Discussion Questions

  • Jesus’ disciples speak for us all when they ask for some advance warning when the strong and familiar structures they’ve relied  on are about to come tumbling down, whether they be buildings or governments or other social systems. In response, Jesus warns against trusting in anything but God’s solid protection, and especially against trusting anyone who claims to know exactly when things will be disrupted. Who are the people in your life whom you trust to remind you of the good news of the gospel when the temptation to panic is strong?
  • Notice how quickly Jesus turns people’s observations about the beauty of the Jerusalem temple into, first, a warning about a coming destruction, and then into a comment about maintaining a witness when our faith is challenged. He says not to worry in advance about what you will say, because when persecution or ridicule happens, the right words will come to you. This suggests that he has so fully prepared his followers that words of love, justice, and forgiveness, and trust in God will flow naturally from what they have heard and internalized. What regular practices do you have (memorizing scripture, singing Christian songs, praying for your enemies, watching for God’s inbreaking activity all around you, etc.) that are so much a part of you that they would just naturally emerge when you are confronted?
  • Being “hated by all because of [Jesus’] name” in our own day can mean supporting those who have been isolated or ridiculed or bullied or denied justice because they are vulnerable or different. Sometimes young people suffer because their family identity or sexual identity doesn’t match the majority, which makes them easy targets for those seeking power or popularity. Would you, in the name of Jesus, befriend such a person, even if it cost you your own safety or status? Befriending someone who is hated by others, and then being ridiculed for it, will, in Jesus’ words, “give you an opportunity to testify.” What promises and teachings of Jesus would you draw on for support in such times?

Activity Suggestions

  • Jesus frequently uses physical images and objects to guide his disciples into a deeper understanding of God’s grace and love (sheep, buildings, coins, water, bread, salt, etc.). Challenge each other to think of how any object in the room you’re in can be used to represent or describe the reign of God. Use your imagination!
  • Invite a senior member of your congregation (someone perhaps 70 or older) to visit with your class and describe what it was like to live with the fear of nuclear war in the 1960s, and especially ask for how their faith in God helped them stay resilient and have hope for the future.
  • Look in the topical index in the back of your congregation’s hymnal for hymns about “Hope.” Are any of them familiar? Invite each person to select one hymn and note what phrases or verses are especially comforting when we as Jesus’ followers begin to worry about the state of the world or potential disasters.

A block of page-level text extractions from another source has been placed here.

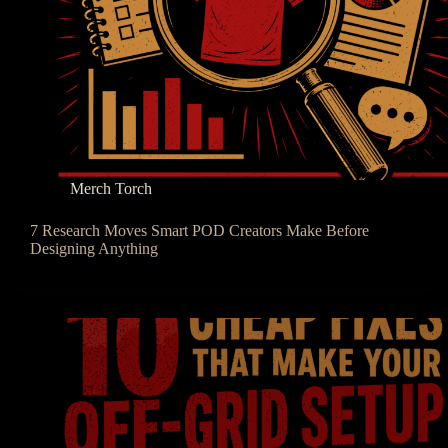
Merch Torch
7 Research Moves Smart POD Creators Make Before
Designing Anything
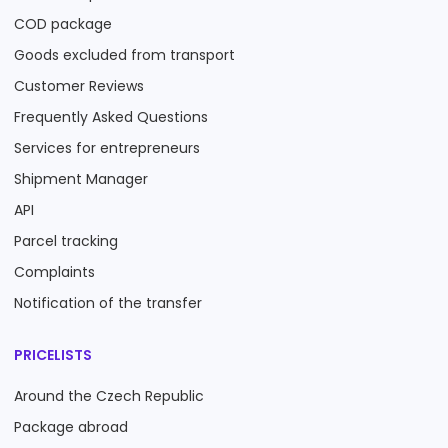
COD package
Goods excluded from transport
Customer Reviews
Frequently Asked Questions
Services for entrepreneurs
Shipment Manager
API
Parcel tracking
Complaints
Notification of the transfer
PRICELISTS
Around the Czech Republic
Package abroad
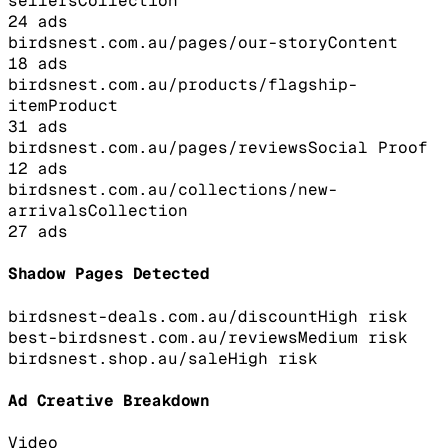
sellers
Collection
24
ads
birdsnest.com.au/pages/our-story
Content
18
ads
birdsnest.com.au/products/flagship-
item
Product
31
ads
birdsnest.com.au/pages/reviews
Social Proof
12
ads
birdsnest.com.au/collections/new-
arrivals
Collection
27
ads
Shadow Pages Detected
birdsnest-deals.com.au/discount
High
risk
best-birdsnest.com.au/reviews
Medium
risk
birdsnest.shop.au/sale
High
risk
Ad Creative Breakdown
Video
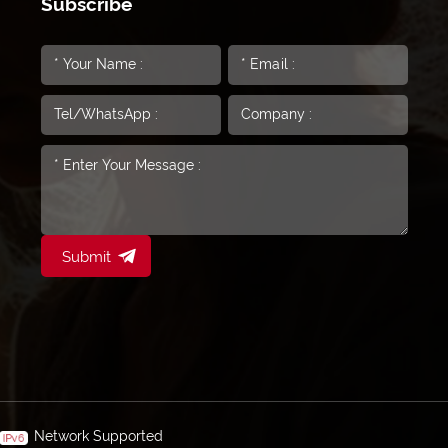
Subscribe
Submit
Network Supported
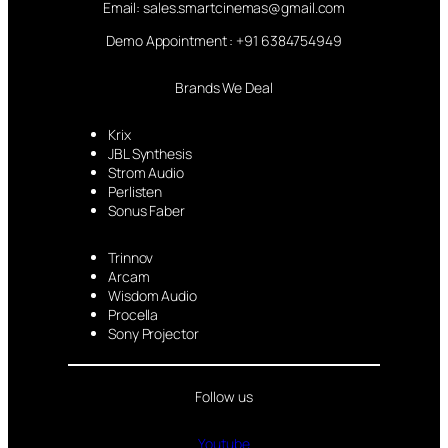
Email: sales.smartcinemas@gmail.com
Demo Appointment : +91 6384754949
Brands We Deal
Krix
JBL Synthesis
Strom Audio
Perlisten
Sonus Faber
Trinnov
Arcam
Wisdom Audio
Procella
Sony Projector
Follow us
Youtube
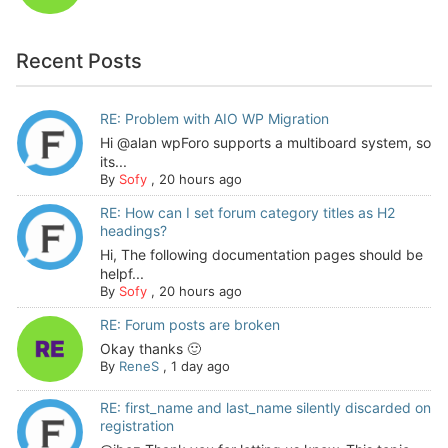
Recent Posts
RE: Problem with AIO WP Migration
Hi @alan wpForo supports a multiboard system, so
its...
By
Sofy
,
20 hours ago
RE: How can I set forum category titles as H2
headings?
Hi, The following documentation pages should be
helpf...
By
Sofy
,
20 hours ago
RE: Forum posts are broken
Okay thanks 🙂
By
ReneS
,
1 day ago
RE: first_name and last_name silently discarded on
registration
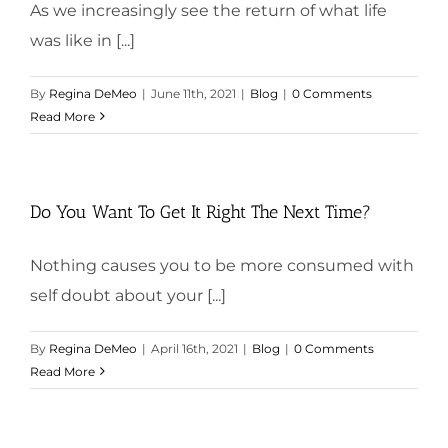
As we increasingly see the return of what life
was like in [...]
By
Regina DeMeo
|
June 11th, 2021
|
Blog
|
0 Comments
Read More
Do You Want To Get It Right The Next Time?
Nothing causes you to be more consumed with
self doubt about your [...]
By
Regina DeMeo
|
April 16th, 2021
|
Blog
|
0 Comments
Read More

If the class is ambitious, check out other “apocalyptic” passage in the Bible. Some examples are Isaiah 24-27, Ezekiel 38-39, Zechariah 12-14, Daniel 7-12, Matthew 24-25, II Thessalonians 2, Jude vss. 14-15, and Revelation 4-22. These passages are characterized by vivid symbolic imagery, the presence of heavenly beings, catastrophic predictions, and conflict between good and evil on a cosmic scale. How does studying such passages help strengthen our faith?

Closing Prayer

God of hope and history, we rejoice and find peace that you hold all things in your care, including the future. Bless each of us as we strive to be good witnesses to your love in the face of opposition and let your Spirit calm the hearts of those whose worries threaten to disrupt their lives. In Jesus’ name we pray, Amen.